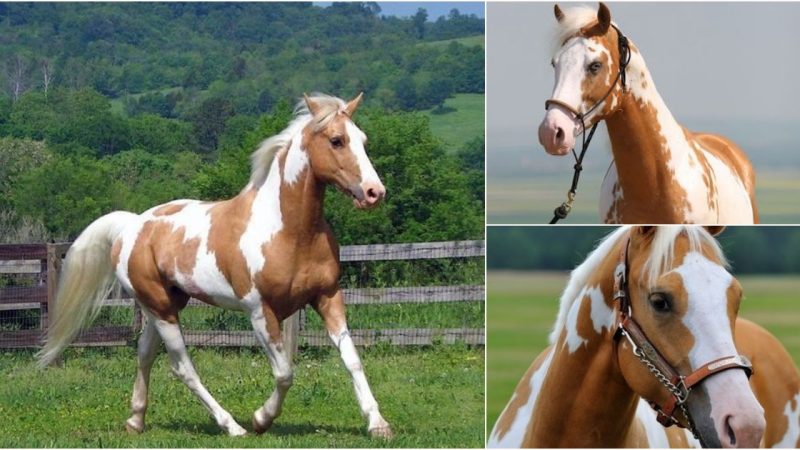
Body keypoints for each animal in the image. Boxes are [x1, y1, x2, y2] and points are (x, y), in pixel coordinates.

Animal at [37, 93, 394, 438]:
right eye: (336, 140)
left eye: (363, 139)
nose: (374, 192)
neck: (289, 231)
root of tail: (132, 226)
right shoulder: (260, 312)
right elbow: (284, 372)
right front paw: (261, 419)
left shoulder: (328, 297)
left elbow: (352, 360)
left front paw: (378, 425)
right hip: (161, 309)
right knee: (182, 368)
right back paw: (232, 426)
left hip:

####

# [WHAT YOU ARE ASKED TO DO]
If a line above includes the string "left", pick it out.

# [WRITTEN REPLY]
left eye: (363, 139)
left shoulder: (328, 297)
left elbow: (352, 360)
left front paw: (378, 425)
left hip:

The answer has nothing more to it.